» **WHAT THE TASK REQUIRES**
Write out the listing below exactly, beginning at its first line and ending with the line that contains "zákona o pobytu".

» **EXERCISE MATERIALS**
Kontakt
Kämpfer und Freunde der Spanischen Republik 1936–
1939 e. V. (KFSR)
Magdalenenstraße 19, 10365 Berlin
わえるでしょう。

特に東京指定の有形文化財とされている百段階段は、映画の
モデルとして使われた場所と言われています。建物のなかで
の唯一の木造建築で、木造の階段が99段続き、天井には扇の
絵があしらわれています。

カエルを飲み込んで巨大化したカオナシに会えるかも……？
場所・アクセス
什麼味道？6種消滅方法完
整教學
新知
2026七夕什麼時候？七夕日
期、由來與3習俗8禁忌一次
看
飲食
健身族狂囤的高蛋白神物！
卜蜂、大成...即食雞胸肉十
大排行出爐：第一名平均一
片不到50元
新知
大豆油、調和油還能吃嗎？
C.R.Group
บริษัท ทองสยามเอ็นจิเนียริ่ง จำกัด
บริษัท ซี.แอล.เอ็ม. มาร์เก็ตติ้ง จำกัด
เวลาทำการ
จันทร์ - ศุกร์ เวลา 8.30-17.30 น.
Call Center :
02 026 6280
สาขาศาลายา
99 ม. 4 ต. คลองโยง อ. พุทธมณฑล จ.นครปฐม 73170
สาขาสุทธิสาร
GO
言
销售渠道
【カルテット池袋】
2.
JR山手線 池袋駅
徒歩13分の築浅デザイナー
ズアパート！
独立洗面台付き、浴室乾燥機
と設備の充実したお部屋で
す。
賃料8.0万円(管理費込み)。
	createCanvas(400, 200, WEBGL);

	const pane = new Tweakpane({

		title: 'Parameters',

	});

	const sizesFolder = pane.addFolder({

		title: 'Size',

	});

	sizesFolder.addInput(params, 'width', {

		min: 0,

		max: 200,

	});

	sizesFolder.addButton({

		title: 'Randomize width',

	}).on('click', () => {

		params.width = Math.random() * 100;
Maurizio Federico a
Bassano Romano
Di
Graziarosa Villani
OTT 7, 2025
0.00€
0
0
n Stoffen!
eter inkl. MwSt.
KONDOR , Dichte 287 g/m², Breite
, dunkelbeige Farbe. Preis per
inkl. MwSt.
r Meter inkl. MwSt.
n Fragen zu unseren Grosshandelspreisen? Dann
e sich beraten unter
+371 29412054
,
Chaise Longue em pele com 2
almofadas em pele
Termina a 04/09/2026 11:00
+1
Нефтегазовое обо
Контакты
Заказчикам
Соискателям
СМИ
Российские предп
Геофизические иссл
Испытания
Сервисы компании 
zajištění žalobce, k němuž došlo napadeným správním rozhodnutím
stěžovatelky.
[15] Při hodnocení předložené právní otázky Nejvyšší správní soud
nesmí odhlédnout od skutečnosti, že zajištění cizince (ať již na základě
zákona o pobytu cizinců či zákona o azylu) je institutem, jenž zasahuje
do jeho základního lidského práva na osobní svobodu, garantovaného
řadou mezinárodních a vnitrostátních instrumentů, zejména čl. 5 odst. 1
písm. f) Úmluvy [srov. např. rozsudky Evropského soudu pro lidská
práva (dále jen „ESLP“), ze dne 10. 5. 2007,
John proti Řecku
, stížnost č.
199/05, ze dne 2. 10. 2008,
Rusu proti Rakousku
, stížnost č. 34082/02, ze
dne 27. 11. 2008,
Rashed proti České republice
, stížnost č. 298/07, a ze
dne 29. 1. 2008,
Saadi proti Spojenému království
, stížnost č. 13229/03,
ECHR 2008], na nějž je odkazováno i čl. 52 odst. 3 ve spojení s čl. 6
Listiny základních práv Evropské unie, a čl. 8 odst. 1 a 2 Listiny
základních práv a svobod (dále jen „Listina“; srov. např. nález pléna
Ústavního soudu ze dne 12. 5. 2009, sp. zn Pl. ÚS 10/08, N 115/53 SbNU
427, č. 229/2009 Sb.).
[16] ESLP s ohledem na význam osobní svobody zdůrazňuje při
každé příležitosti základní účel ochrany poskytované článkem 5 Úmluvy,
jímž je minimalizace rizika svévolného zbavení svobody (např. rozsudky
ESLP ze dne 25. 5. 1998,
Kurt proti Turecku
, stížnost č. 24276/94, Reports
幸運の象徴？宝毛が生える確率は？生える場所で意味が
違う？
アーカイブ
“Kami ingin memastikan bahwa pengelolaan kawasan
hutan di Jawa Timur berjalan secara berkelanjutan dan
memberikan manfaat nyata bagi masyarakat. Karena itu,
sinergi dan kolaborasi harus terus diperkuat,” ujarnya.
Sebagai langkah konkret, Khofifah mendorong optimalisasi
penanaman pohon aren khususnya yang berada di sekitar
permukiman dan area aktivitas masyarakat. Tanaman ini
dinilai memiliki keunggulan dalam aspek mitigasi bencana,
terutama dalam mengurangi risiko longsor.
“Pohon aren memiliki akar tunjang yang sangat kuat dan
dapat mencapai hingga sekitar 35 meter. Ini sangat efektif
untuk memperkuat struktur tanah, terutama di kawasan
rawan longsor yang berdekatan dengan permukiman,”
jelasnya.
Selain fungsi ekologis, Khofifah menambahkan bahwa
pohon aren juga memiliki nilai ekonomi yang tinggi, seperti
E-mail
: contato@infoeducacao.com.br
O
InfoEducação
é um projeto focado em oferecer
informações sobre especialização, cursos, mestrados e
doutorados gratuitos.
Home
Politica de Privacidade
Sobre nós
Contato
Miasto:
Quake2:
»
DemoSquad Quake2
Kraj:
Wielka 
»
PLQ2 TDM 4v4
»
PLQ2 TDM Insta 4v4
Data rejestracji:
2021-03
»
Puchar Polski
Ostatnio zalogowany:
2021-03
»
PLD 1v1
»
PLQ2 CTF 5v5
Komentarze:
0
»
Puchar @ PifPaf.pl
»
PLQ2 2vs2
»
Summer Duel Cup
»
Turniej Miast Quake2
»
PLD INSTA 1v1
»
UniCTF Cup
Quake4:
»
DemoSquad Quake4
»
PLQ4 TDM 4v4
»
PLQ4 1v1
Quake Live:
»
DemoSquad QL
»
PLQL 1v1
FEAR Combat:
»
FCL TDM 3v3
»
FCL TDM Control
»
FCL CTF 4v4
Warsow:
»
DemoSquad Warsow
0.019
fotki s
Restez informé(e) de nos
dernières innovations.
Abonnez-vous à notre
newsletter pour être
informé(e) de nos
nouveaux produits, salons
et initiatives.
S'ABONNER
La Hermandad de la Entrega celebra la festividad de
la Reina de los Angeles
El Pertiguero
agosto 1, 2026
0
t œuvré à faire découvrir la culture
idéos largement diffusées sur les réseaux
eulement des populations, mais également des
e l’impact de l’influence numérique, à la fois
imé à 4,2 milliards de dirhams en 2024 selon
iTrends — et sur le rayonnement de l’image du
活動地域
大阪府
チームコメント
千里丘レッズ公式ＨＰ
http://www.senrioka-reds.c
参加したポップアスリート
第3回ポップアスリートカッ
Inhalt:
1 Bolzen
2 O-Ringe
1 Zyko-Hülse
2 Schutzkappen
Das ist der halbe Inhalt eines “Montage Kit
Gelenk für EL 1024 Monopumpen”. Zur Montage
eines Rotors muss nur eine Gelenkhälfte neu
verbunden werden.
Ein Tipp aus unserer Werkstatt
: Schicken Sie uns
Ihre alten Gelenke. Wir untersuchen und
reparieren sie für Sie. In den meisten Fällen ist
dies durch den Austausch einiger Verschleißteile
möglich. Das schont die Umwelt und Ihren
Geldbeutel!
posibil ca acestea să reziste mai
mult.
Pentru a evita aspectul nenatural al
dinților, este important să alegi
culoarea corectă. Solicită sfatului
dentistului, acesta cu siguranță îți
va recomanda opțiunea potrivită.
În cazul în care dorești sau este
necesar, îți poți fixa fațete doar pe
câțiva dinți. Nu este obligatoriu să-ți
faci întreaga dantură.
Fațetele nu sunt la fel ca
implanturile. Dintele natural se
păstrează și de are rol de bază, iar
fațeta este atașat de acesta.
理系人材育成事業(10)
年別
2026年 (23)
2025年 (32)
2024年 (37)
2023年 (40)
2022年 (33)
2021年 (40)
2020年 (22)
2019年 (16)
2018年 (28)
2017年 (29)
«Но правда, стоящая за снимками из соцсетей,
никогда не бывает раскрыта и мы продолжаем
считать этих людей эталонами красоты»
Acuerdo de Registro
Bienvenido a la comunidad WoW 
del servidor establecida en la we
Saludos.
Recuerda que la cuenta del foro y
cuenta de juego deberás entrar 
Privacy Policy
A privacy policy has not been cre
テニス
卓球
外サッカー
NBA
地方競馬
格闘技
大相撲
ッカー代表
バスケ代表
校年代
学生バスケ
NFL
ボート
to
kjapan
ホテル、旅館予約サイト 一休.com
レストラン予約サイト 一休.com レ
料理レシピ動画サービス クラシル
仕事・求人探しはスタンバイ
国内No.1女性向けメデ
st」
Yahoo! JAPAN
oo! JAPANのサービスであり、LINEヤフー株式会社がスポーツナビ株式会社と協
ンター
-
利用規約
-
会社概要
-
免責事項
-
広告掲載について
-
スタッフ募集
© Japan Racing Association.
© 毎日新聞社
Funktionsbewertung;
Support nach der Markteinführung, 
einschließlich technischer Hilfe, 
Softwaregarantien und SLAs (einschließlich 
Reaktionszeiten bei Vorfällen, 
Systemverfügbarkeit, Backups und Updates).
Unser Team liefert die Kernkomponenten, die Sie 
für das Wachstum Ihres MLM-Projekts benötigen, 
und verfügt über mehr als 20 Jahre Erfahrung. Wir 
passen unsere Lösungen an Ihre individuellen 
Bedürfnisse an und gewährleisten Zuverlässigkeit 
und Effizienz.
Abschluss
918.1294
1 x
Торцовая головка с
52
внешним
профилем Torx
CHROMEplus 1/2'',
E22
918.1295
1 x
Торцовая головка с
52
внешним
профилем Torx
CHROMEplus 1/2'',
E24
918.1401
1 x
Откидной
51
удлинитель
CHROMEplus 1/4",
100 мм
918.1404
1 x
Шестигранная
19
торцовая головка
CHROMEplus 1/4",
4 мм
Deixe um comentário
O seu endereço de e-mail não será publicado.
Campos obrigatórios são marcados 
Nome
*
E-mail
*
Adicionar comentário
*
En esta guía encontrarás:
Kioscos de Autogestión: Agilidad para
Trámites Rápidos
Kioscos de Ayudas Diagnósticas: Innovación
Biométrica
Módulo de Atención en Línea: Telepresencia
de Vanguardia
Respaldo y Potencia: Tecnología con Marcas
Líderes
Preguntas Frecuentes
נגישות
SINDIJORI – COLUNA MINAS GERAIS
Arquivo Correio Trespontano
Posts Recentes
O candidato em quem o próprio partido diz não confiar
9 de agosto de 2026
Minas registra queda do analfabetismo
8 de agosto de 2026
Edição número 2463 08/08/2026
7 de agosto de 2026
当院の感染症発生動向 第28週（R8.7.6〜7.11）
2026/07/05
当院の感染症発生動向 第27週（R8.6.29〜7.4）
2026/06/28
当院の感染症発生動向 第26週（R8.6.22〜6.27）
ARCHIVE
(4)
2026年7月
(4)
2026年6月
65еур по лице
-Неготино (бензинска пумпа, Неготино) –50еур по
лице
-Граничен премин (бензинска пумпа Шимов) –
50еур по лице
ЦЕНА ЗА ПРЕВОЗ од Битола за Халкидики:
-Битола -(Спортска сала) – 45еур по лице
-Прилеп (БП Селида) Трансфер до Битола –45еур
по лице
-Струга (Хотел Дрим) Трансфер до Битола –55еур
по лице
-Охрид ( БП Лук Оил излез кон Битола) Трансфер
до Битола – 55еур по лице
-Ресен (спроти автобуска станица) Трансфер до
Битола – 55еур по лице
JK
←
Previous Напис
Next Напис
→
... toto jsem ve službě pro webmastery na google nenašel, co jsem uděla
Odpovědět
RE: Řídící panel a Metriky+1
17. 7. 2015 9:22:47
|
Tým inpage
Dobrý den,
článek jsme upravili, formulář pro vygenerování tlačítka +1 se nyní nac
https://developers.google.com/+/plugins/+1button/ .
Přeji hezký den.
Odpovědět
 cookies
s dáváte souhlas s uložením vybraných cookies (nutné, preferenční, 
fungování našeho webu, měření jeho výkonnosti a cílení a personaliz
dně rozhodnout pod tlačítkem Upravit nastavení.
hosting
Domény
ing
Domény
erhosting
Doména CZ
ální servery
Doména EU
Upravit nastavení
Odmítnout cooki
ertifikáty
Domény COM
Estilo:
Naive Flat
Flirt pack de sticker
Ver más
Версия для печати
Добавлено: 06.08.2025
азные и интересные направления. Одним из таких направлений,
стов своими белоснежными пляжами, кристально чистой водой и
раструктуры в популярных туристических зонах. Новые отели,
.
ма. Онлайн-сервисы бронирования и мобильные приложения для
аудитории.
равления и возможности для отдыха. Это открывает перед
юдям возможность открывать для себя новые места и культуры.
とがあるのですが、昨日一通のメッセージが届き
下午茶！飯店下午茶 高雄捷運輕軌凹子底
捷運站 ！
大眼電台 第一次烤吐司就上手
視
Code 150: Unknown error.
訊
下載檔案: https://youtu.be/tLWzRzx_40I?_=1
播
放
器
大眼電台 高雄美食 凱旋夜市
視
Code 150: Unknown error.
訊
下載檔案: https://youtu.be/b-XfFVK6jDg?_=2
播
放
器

» **ANSWER**
Kontakt
Kämpfer und Freunde der Spanischen Republik 1936–
1939 e. V. (KFSR)
Magdalenenstraße 19, 10365 Berlin
わえるでしょう。

特に東京指定の有形文化財とされている百段階段は、映画の
モデルとして使われた場所と言われています。建物のなかで
の唯一の木造建築で、木造の階段が99段続き、天井には扇の
絵があしらわれています。

カエルを飲み込んで巨大化したカオナシに会えるかも……？
場所・アクセス
什麼味道？6種消滅方法完
整教學
新知
2026七夕什麼時候？七夕日
期、由來與3習俗8禁忌一次
看
飲食
健身族狂囤的高蛋白神物！
卜蜂、大成...即食雞胸肉十
大排行出爐：第一名平均一
片不到50元
新知
大豆油、調和油還能吃嗎？
C.R.Group
บริษัท ทองสยามเอ็นจิเนียริ่ง จำกัด
บริษัท ซี.แอล.เอ็ม. มาร์เก็ตติ้ง จำกัด
เวลาทำการ
จันทร์ - ศุกร์ เวลา 8.30-17.30 น.
Call Center :
02 026 6280
สาขาศาลายา
99 ม. 4 ต. คลองโยง อ. พุทธมณฑล จ.นครปฐม 73170
สาขาสุทธิสาร
GO
言
销售渠道
【カルテット池袋】
2.
JR山手線 池袋駅
徒歩13分の築浅デザイナー
ズアパート！
独立洗面台付き、浴室乾燥機
と設備の充実したお部屋で
す。
賃料8.0万円(管理費込み)。
	createCanvas(400, 200, WEBGL);

	const pane = new Tweakpane({

		title: 'Parameters',

	});

	const sizesFolder = pane.addFolder({

		title: 'Size',

	});

	sizesFolder.addInput(params, 'width', {

		min: 0,

		max: 200,

	});

	sizesFolder.addButton({

		title: 'Randomize width',

	}).on('click', () => {

		params.width = Math.random() * 100;
Maurizio Federico a
Bassano Romano
Di
Graziarosa Villani
OTT 7, 2025
0.00€
0
0
n Stoffen!
eter inkl. MwSt.
KONDOR , Dichte 287 g/m², Breite
, dunkelbeige Farbe. Preis per
inkl. MwSt.
r Meter inkl. MwSt.
n Fragen zu unseren Grosshandelspreisen? Dann
e sich beraten unter
+371 29412054
,
Chaise Longue em pele com 2
almofadas em pele
Termina a 04/09/2026 11:00
+1
Нефтегазовое обо
Контакты
Заказчикам
Соискателям
СМИ
Российские предп
Геофизические иссл
Испытания
Сервисы компании 
zajištění žalobce, k němuž došlo napadeným správním rozhodnutím
stěžovatelky.
[15] Při hodnocení předložené právní otázky Nejvyšší správní soud
nesmí odhlédnout od skutečnosti, že zajištění cizince (ať již na základě
zákona o pobytu cizinců či zákona o azylu) je institutem, jenž zasahuje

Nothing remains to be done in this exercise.